Le jazz joyeux et le jazz parfait

Chantal De Villiers
Photo: Chantal De Villiers

Oyez, oyez, braves gens, ou encore, bonjour, lecteurs, ou bien, comment va-t-on transmettre les joies sonores de la semaine afin d’égayer toutes les chaumières de l’Amérique ? Hum… On va emprunter au puzzle ses propriétés.

Bon. Aujourd’hui, nous allons tracer la diagonale (pas celle du fou) entre Chantal De Villiers, saxophoniste de son état, Tony Mastrull, compositeur et arrangeur, le Jazz Nonet, Chicago, Oliver Nelson, Eddie Harris, Gil Evans, Thad Jones et Dexter Gordon. Bref, tout un chacun aura noté que le coefficient de difficulté auquel nous faisons face est autrement plus élevé que les agrégats financiers de la FED. Eau quai ?

À la première nanoseconde de la pièce intitulée Groovy Step, composée par Chantal De Villiers, on a eu la berlue sans avoir fumé de la moquette. Car on a eu l’impression d’être en présence de l’héritière directe de l’immense saxophoniste Eddie Harris, celui du Swiss Movement, un chef-d’oeuvre, et d’Excursions, soit l’album le plus « piraté » par les rythmiciens du disco. Bref, à la nanoseconde, on a compris que nous étions en présence d’une musicienne bourrée de talent.

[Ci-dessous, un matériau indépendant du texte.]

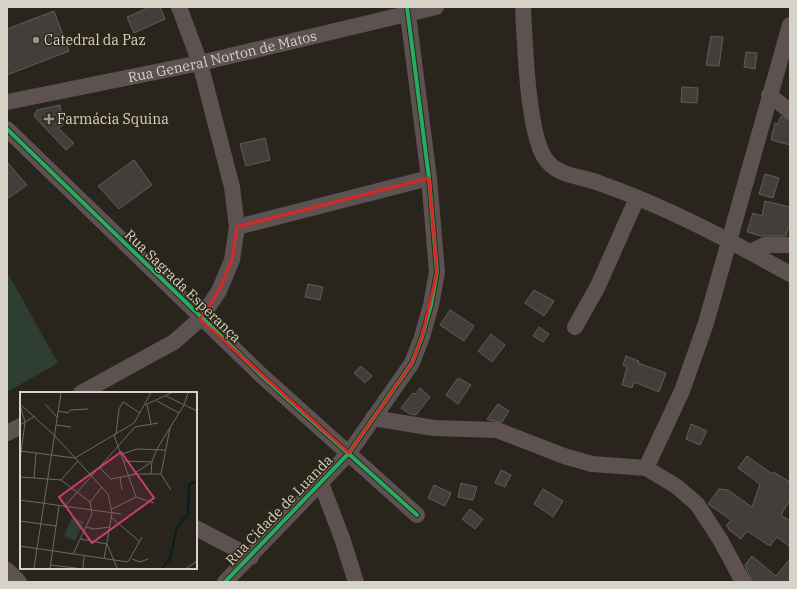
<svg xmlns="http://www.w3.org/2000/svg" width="797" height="589" font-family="'IBM Plex Serif',serif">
  <rect width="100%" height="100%" fill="#29251c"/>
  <path fill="#2e3e33" d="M7,272L58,363L7,392Z"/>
  <g fill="#423e3b" stroke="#615c5b">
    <path d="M150,7H160L165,19L134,33L127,17Z"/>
    <path d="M54,11L69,51L7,75V29Z"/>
    <path d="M711,36L723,37L719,66L706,65Z"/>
    <path d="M746,52L757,53L755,69L744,67Z"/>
    <path d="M682,87L698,88L697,103L681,102Z"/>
    <path d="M60,105L63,125L58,128L74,143L66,150L34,116L37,110Z"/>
    <path d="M781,116L790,120V145L771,140L775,123L778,124Z"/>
    <path d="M265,138L270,160L246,166L240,144Z"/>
    <path d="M134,160L152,185L119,209L98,186Z"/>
    <path d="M7,162L27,185L7,199Z"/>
    <path d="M765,174L779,178L773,198L759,194Z"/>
    <path d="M765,201L790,207V229L788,228L786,236H761L747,232L753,213L762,216Z"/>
    <path d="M308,284L323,287L320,300L305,297Z"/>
    <path d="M534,290L554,301L544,316L525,303Z"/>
    <path d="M450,310L474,326L464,341L440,325Z"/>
    <path d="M539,327L549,334L543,342L533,336Z"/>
    <path d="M491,334L505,345L492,362L478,351Z"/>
    <path d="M626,356L639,361L638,363L666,373L659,392L634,382L632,388L622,385L627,367L623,365Z"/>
    <path d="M361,366L372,376L365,383L354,373Z"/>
    <path d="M458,378L471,385L458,404L446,395Z"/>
    <path d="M420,388L430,397L416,415L410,414L401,408L413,393L415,394Z"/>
    <path d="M498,404L509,411L502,422L489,420L487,419Z"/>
    <path d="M691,424L707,431L700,445L686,439Z"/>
    <path d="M747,456L772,474L773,472L790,482V500L781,515L790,521V547L777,537L770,546L747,531L741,539L728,529L729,528L726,526L731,520L708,504L719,489L728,490L752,507L760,484L738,468Z"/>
    <path d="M501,470L511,475L505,487L495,483Z"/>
    <path d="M461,483L477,487L473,500L458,497Z"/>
    <path d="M434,485L451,493L445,506L428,498Z"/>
    <path d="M543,489L563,501L553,517L534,504Z"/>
    <path d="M470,509L483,519L475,529L462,519Z"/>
    <path d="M752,556L776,576L790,559V582H752L745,565Z"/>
  </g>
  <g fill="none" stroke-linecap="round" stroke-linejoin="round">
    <g stroke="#5d5152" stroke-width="16">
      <path d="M523,7C525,40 527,137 547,161C560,177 582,176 599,183C665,206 729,240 790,274"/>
      <path d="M769,95L790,111"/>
      <path id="s1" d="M7,102L200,63L436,7"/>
      <path d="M7,129L261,375L417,515"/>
      <path d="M237,227L429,178"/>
      <path d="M750,252L765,245H790"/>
      <path d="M575,327L598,286L637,198"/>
      <path d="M81,393L174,342L200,319L219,291L232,260L237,227L232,187L200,63L179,7"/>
      <path d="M373,418L434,428L497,430L564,456L592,464L646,468L676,486L697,504L721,541L743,582"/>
      <path d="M7,433L21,426"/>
      <path d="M646,468L682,391L706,323L790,25"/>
      <path d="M321,483L342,538L356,582"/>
      <path d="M196,528L251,557"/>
      <path d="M7,570L19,582"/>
      <path d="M225,582L349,453L412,363L422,337L431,305L437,272L429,178L407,7"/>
    </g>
    <g stroke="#2e2717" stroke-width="6">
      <g id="cycleway">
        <path d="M7,129L261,375L417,515"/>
        <path d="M225,582L349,453L412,363L422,337L431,305L437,272L429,178L407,7"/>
      </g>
    </g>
    <use href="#cycleway" stroke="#26ab63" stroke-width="4"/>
  </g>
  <path fill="none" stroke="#d62828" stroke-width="3" stroke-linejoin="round" d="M429,178L437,272L422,337L412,363L349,453L200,319L219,291L232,260L237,227Z"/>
  <g fill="#99958b" stroke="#2e2717" stroke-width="1.5">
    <circle cx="36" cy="40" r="4"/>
    <path d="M47 113h4v4h4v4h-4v4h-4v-4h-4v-4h4z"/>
  </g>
  <g text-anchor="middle" stroke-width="3" stroke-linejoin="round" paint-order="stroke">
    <g font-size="14" fill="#d6d2c7" stroke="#2e2717" text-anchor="start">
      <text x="44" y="45">Catedral da Paz</text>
      <text x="57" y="124">Farmácia Squina</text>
    </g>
    <g font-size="14" fill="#d6d2c7" stroke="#2e2717">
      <text dy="5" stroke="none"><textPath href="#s1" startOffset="220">Rua General Norton de Matos</textPath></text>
      <text transform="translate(183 286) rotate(44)" y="5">Rua Sagrada Esperança</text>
      <text transform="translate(279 510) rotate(-46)" y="5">Rua Cidade de Luanda</text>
    </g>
  </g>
  <g transform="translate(20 392)">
    <rect width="177" height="177" fill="#29251c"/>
    <path d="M52,125L64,130L55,149L44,144Z" fill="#2e3e33"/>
    <path fill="none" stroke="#041f1f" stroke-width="2" d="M142,176L150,167L157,135L168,122L169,93L177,89"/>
    <path fill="none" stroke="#6e6a60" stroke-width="1" d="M146,4L177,19M137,9L159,21M0,12L35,44L88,102L92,121L84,167M25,12L37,25M0,13L5,30L0,69M125,13L151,1M127,13L131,32M38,19L48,21L50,18L68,17M0,33L15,24M37,33L51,35M115,35L138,31M150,36L141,82L151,98M96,42L99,17L103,10L120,21M94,43L116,105M0,59L55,66L114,31L131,1M102,62L117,57L145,58M104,69L132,70M79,75L91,87L117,82H141M131,82L132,69L137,57L164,13L168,1M112,83L130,71M0,85L41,88L70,110L72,122L53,162M100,85L102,98M14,86L16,61M41,88L58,69M0,108L101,122M70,110L82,95M44,115L115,35M92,117L116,105L134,111M91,125L119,149M0,129L36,134M66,135L74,137L90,135M60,147L87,152L97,176M0,154L108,170L122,145M112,167L120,170L128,167M30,173L56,176M14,176L41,1M30,176L39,114M63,176L64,164M167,176L177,169"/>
    <path fill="#c63d71" fill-opacity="0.15" stroke="#c63d71" stroke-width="2" d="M101,60L134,106L72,151L39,105Z"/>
    <rect width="177" height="177" fill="none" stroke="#d6d2c7" stroke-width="2"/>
  </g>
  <rect width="797" height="589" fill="none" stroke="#d6d2c7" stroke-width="16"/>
</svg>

À la première seconde de Rythmic Song, elle aussi écrite par De Villiers, on a été ébahi. Idem avec Piggy’s Dance, car notre souffleuse dévoilait son inclination pour les sons sculptés par Harris, Johnny Griffin et autres clochards célestes de l’école de Chicago. Funky Princess, qui donne son titre à cet album paru sur CDV Music, nous a séduit.

Lorsqu’elle a introduit The Shadow of Your Smile, classique écrit par Johnny Mandel, avant d’exposer le thème de Panther de Dexter Gordon — yes ! —, on s’est dit la seule chose qu’il fallait dire, Madame De Villiers est une femme de goût. À preuve…

À preuve, elle s’est entourée des batteurs Rich Irwin et Dave Laing, du contrebassiste Fraser Hollins, du pianiste Taurey Butler, de Burt De Villiers, son père, à l’orgue et au piano sur certains morceaux, et de Rémi Bolduc à l’alto sur une pièce, mais surtout signataire des arrangements. Ne reste plus qu’à dire bravo en s’inclinant.

À peine les instrumentistes qui forment le Jazz Nonet avaient-ils exposé les premières qualités musicales de Tony Mastrull qu’on a eu, là encore, la berlue. Car illico, on a eu l’impression d’être en présence de musiciens ayant la maîtrise parfaite des arrangements et compositions du Gil Evans de Out of The Cool et de l’Oliver Nelson de Stolen Moments. Bref, pour être carré, on est tombé en bas de notre chaise.

Intitulé The Tony Mastrull Project, du nom d’un trompettiste et arrangeur originaire du New Jersey qui s’était installé à Montréal, ce disque est tout simplement extraordinaire. Le programme, qui comprend des originaux et des pièces d’anthologie comme All Blues ou A Child Is Born, et le jeu des musiciens amenés par le tromboniste Richard Gagnon — Roberto Murray et Al McLean aux saxos, Robert Ellis au trombone, Dominic Léveillé et David Carbonneau aux trompettes, Jonathan Cayer au piano, Frédéric Grenier à la contrebasse et Ugo Di Vito à la batterie — ont fait de The Tony Mastrull Project, une production de Louise L’Heureux, un album… parfait ! De bout en bout.